Although Finder and other customisations aren’t as radical and should be much less likely to render your Mac unusable, you will need to check their compatibility to see whether you should remove them before upgrading.

Upgrading essentials

Draw up a checklist of all the things you need to do before you agree to Software Update’s invitation to upgrade. In the days or weeks to go, revisit that checklist as often as you can, both to keep track of what you have completed and to add items you had forgotten. Here are some essentials that need to be covered:

  • Key apps. Ensure these are at least up to date, and preferably that you’re running a version known or expected to work well with Ventura.
  • Keeping the old. Could you dual-boot between Venture and your previous macOS, or run the old version in a Virtual Machine?
  • Which Mac first? If you have more than one Mac, will you upgrade your production Mac last?
  • Ample time. I’ll say it again: ensure you have time for a tricky upgrade and more to spare if you need to sort important problems out afterwards.
  • Recovery. What if the upgrade just isn’t going to work on that Mac? Can you downgrade it to where it was?
  • Fallback or escape route. What do you do if something goes badly wrong and you’re without that Mac for a few days?
  • Backups.
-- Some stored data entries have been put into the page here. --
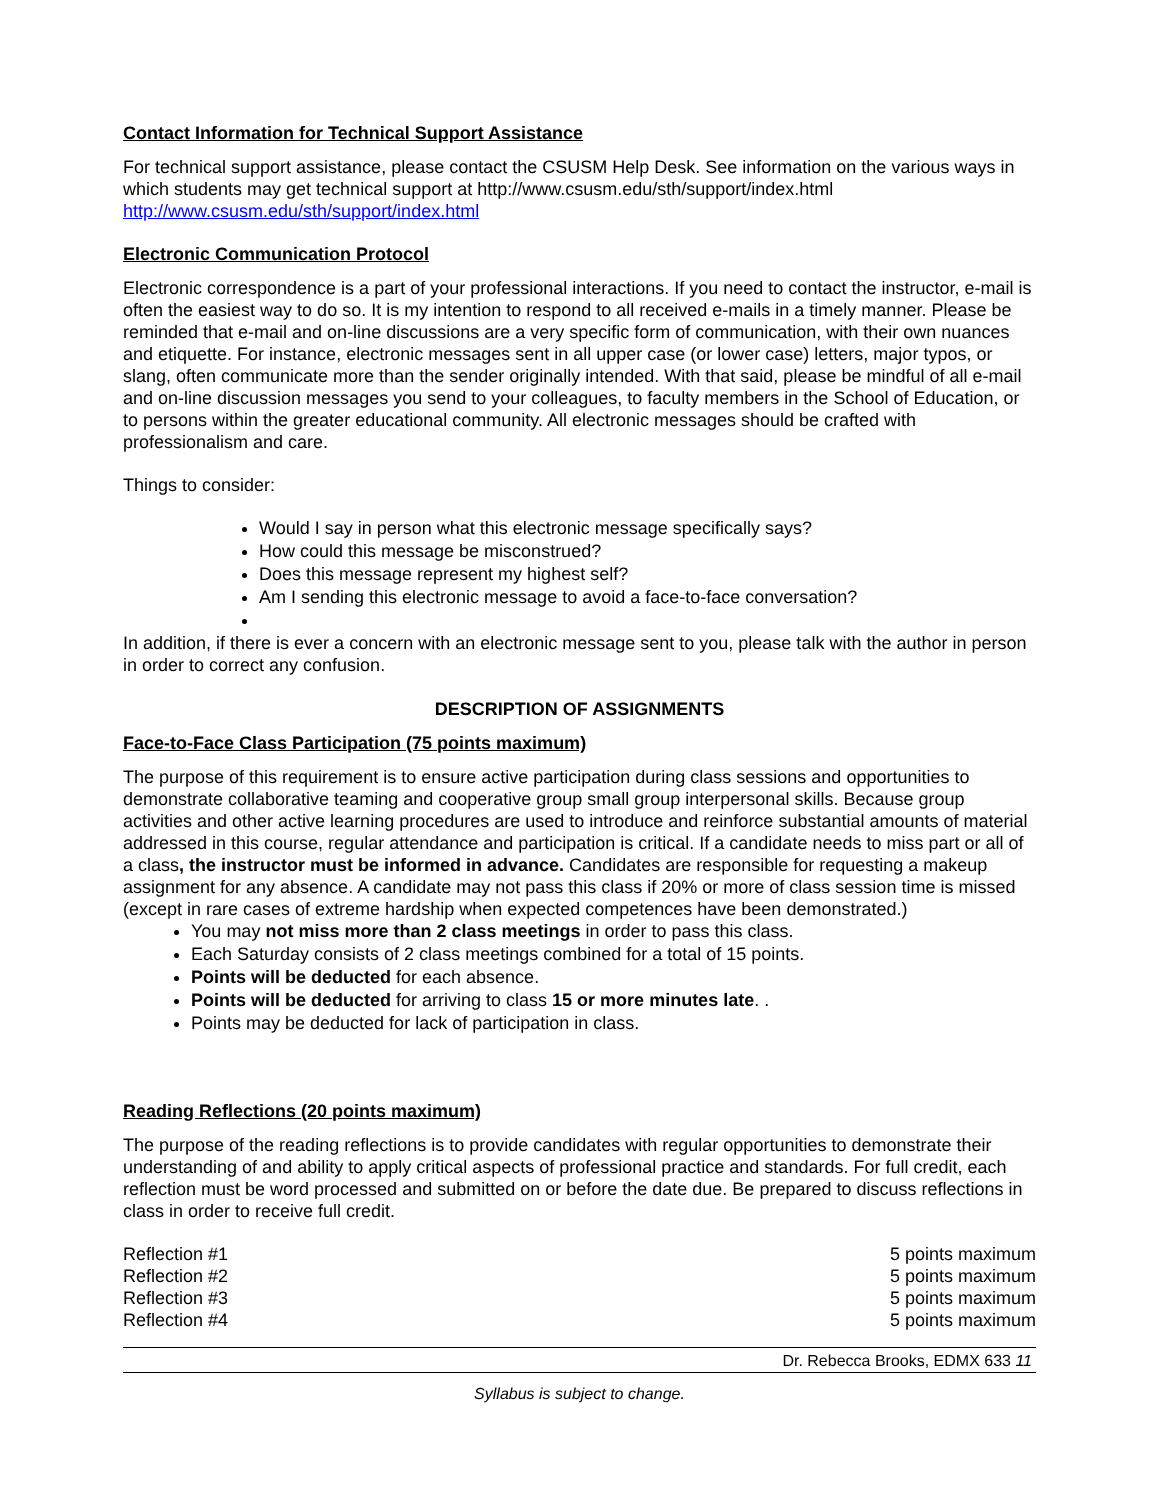Contact Information for Technical Support Assistance
For technical support assistance, please contact the CSUSM Help Desk. See information on the various ways in which students may get technical support at http://www.csusm.edu/sth/support/index.html http://www.csusm.edu/sth/support/index.html
Electronic Communication Protocol
Electronic correspondence is a part of your professional interactions. If you need to contact the instructor, e-mail is often the easiest way to do so. It is my intention to respond to all received e-mails in a timely manner. Please be reminded that e-mail and on-line discussions are a very specific form of communication, with their own nuances and etiquette. For instance, electronic messages sent in all upper case (or lower case) letters, major typos, or slang, often communicate more than the sender originally intended. With that said, please be mindful of all e-mail and on-line discussion messages you send to your colleagues, to faculty members in the School of Education, or to persons within the greater educational community. All electronic messages should be crafted with professionalism and care.
Things to consider:
Would I say in person what this electronic message specifically says?
How could this message be misconstrued?
Does this message represent my highest self?
Am I sending this electronic message to avoid a face-to-face conversation?
In addition, if there is ever a concern with an electronic message sent to you, please talk with the author in person in order to correct any confusion.
DESCRIPTION OF ASSIGNMENTS
Face-to-Face Class Participation (75 points maximum)
The purpose of this requirement is to ensure active participation during class sessions and opportunities to demonstrate collaborative teaming and cooperative group small group interpersonal skills. Because group activities and other active learning procedures are used to introduce and reinforce substantial amounts of material addressed in this course, regular attendance and participation is critical. If a candidate needs to miss part or all of a class, the instructor must be informed in advance. Candidates are responsible for requesting a makeup assignment for any absence. A candidate may not pass this class if 20% or more of class session time is missed (except in rare cases of extreme hardship when expected competences have been demonstrated.)
You may not miss more than 2 class meetings in order to pass this class.
Each Saturday consists of 2 class meetings combined for a total of 15 points.
Points will be deducted for each absence.
Points will be deducted for arriving to class 15 or more minutes late. .
Points may be deducted for lack of participation in class.
Reading Reflections (20 points maximum)
The purpose of the reading reflections is to provide candidates with regular opportunities to demonstrate their understanding of and ability to apply critical aspects of professional practice and standards. For full credit, each reflection must be word processed and submitted on or before the date due. Be prepared to discuss reflections in class in order to receive full credit.
| Reflection #1 | 5 points maximum |
| Reflection #2 | 5 points maximum |
| Reflection #3 | 5 points maximum |
| Reflection #4 | 5 points maximum |
Dr. Rebecca Brooks, EDMX 633 11
Syllabus is subject to change.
I like to have two independent backups of everything that needs to go across in the upgrade, one immediately beforehand, and the other fairly recent. Check those backups work before use.
  • Key information. Ensure you have a written record of essential information that could need to be refreshed, such as Wi-Fi passwords, Apple ID password, router logins.
  • Power. Ensure notebook batteries are well-charged, and your UPS is providing good protection during the upgrade.

I’m sure you’ll have other suggestions to add to those.